### What is expected
Using the figure captions below, explain in one to three sentences what evidence they give that treadmill exercise lowered Aβ in the cortex of the STZ-induced model of AD.

### Selected excerpt
Effect of treadmill exercise on cognitive function in STZ-induced animal model of AD. (A) Patterns of escape latency and escape distance. The escape latency and escape distance significantly decreased in the STZ-Exe, compared with STZ-Con groups. (B) Patterns of swimming the Sham-Con, STZ-Con and STZ-Exe. Values are expressed as means ± standard deviation.

Fig. 2.

Effect of treadmill exercise on Aβ level in the cortex of STZ-induced animal model of AD. (A-B) Expression of Aβ level in the cortex was analyzed by Westernblot and immuno staining analysis. (A) Level of Aβ was significantly decreased in STZ-Exe compared to STZ-Con. (B) Low-level staining of Aβ in the cortex is seen in STZ-Exe. Intensive deposition of Aβ immune reactivity is unique to STZ-Con in the cortex. Values are expressed as means ± standard deviation.

Fig. 3.

Effect of treadmill exercise on TLR4 and NF-κB in the cortex of STZ-induced animal model of AD. (A) Expression of TLR4 and NF-κB in the cortex was analyzed by Western blot. (B-C) TLR4 and NF-κB were significantly decreased in STZ-Exe compared to STZ-Con. Values are presented as means ± standard deviation.

Fig. 4.

Effect of treadmill exercise on TNF-α and IL-1α in the cortex of STZ-induced animal model of AD. (A) Expression of TNF-α and IL-1α in the cortex was analyzed by Western blot. (B-C) TNF-α and IL-1α were significantly decreased in STZ-Exe compared to STZ-Con. Values are presented as means ± standard deviation.

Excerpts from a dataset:
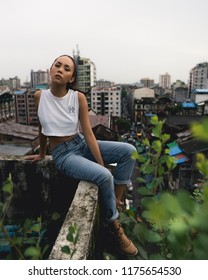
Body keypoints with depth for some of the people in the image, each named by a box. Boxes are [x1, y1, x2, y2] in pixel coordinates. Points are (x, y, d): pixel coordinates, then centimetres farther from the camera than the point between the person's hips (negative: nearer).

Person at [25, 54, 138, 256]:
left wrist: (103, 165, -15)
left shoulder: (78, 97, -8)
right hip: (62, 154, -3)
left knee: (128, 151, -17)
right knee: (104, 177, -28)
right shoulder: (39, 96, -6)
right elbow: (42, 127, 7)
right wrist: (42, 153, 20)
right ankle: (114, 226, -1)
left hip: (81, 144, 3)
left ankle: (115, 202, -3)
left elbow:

### Written reply
Western blot analysis showed that the level of Aβ in the cortex was significantly decreased in STZ-Exe compared to STZ-Con. Immunostaining showed only low-level Aβ staining in STZ-Exe, while intensive deposition of Aβ immune reactivity appeared only in STZ-Con.